For the first nine months of the year, the operating deficit came to USD 23.2 million, an improvement of close to USD 20 million from a deficit of USD 43.1 million in the same period last year.

New strategy launched

In October, Zacho told ShippingWatch that the carrier had launched several initiatives aimed at lowering costs and boosting earnings.

"We want to recreate profitability and we can actually do a lot in this respect, such as reducing costs. We are working to utilize the information that we get from our own operations much more actively. For example, our new predictable maintenance system, which continuously tells us when the fleet needs hulls cleaned, so that this is done before it starts costing money. We have also become better at managing the crew with the information we receive. These sound like small things but they can save us millions of dollars," said Zacho:

"Digital input such as weather conditions and data about the harvest constitute other digital information that can strengthen work for freighters, so it is easier to choose the right cargo," he added.

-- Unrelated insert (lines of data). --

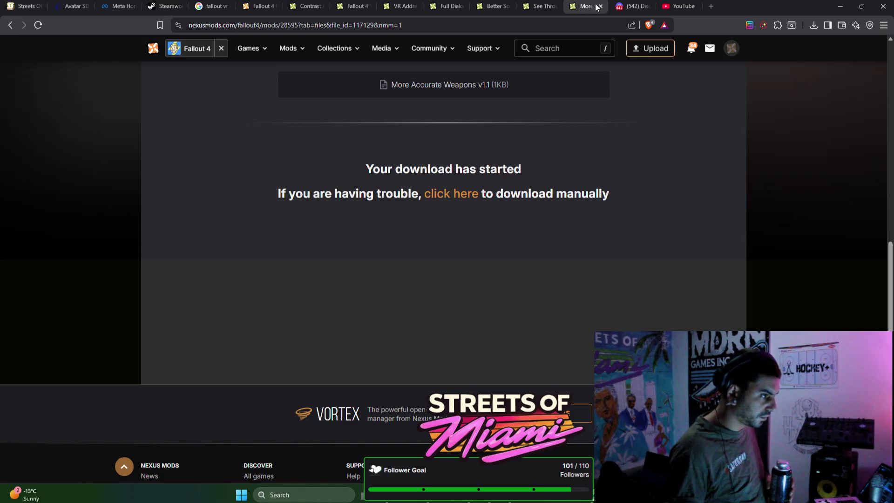
pyautogui.click(600, 6)
pyautogui.click(530, 7)
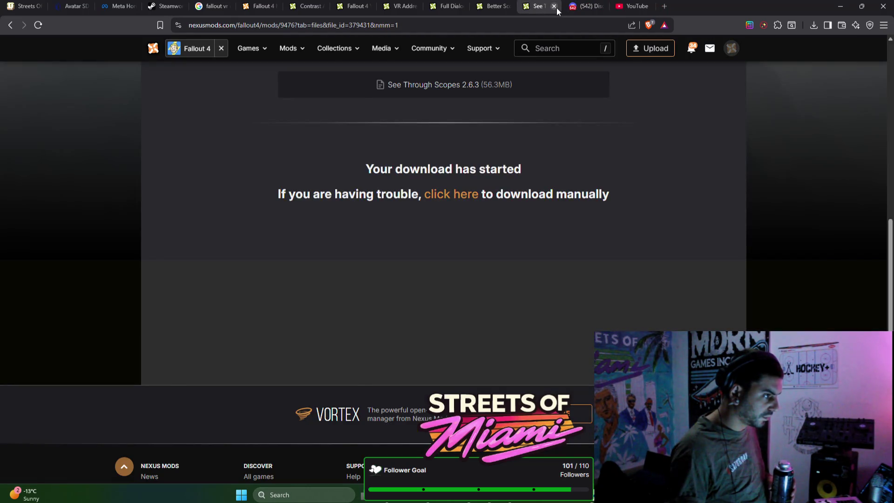
pyautogui.click(554, 6)
pyautogui.click(493, 6)
pyautogui.click(508, 6)
pyautogui.click(448, 12)
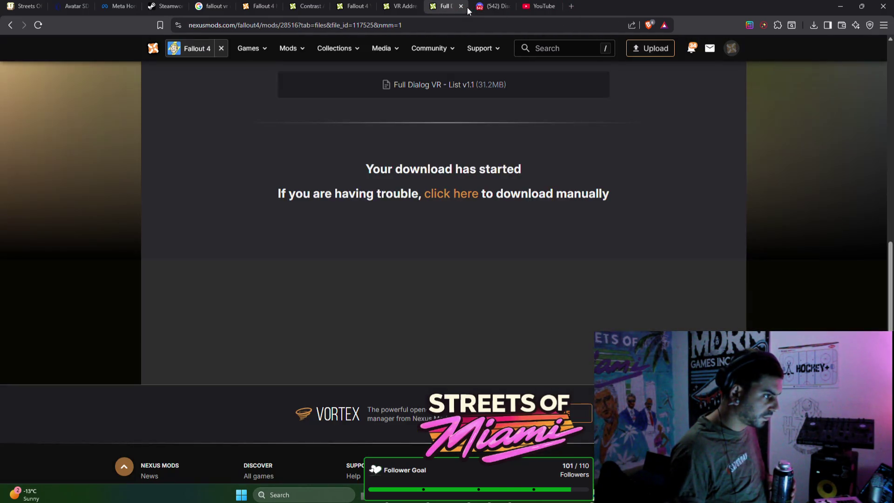
pyautogui.click(461, 6)
pyautogui.click(361, 9)
pyautogui.click(368, 6)
pyautogui.click(309, 12)
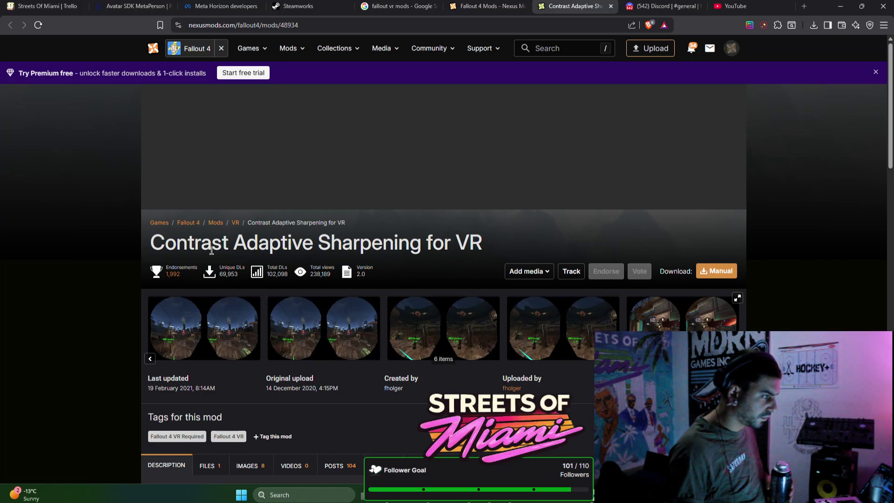
# Open the Bullet Time VATS VR - FRIK Pipboy Fix page from the VR category and request its manual download
pyautogui.click(236, 224)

J. Lauritzen received a capital injection from owner Lauritzen Fonden in the third quarter, and by the end of the quarter the carrier's cash holdings stood at USD 139 million against USD 93 million by the end of the second quarter this year. This development is mainly attributed to the USD 80 million in fresh capital from the owners, which intervened after a dispute with a large group of bondholders who, back in the spring, blocked a deferral on the repayment of part of a loan.

Following the capital injection, the corporate bond JLA02 as well as related security debt were paid in October 2017, writes Lauritzen in the report.